◆ AVAILABLE DATA ◆
---*---

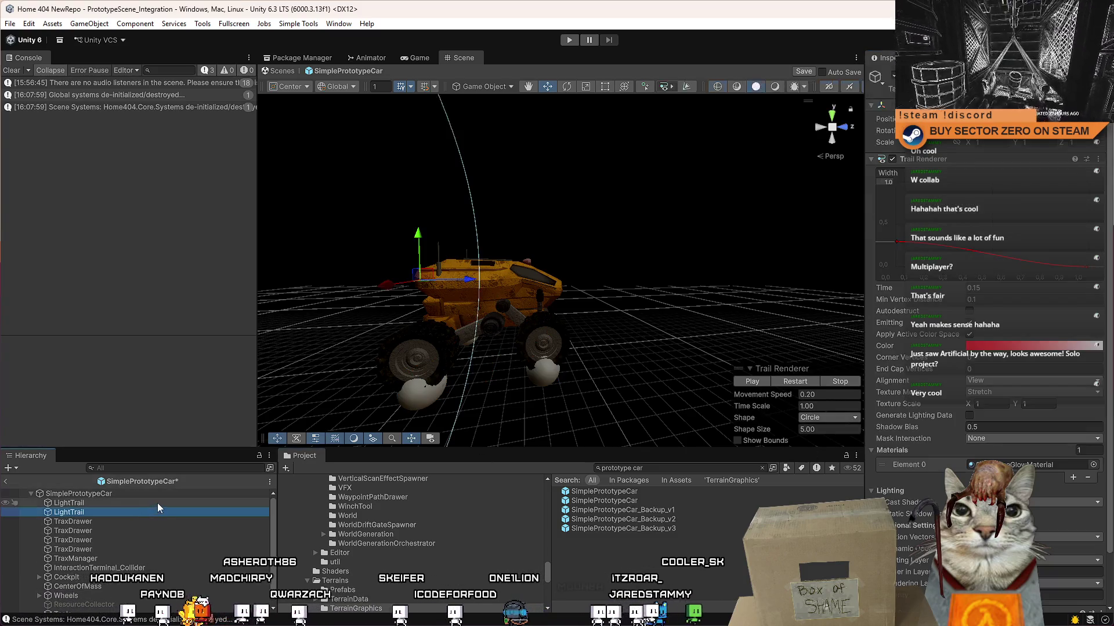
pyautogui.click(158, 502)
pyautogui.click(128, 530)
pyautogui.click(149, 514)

---*---

◆ WHAT IS NEEDED ◆
Excluding the images, copy all of the material above verbatim.

◆ RESPONSE AREA ◆
pyautogui.click(158, 502)
pyautogui.click(128, 530)
pyautogui.click(149, 514)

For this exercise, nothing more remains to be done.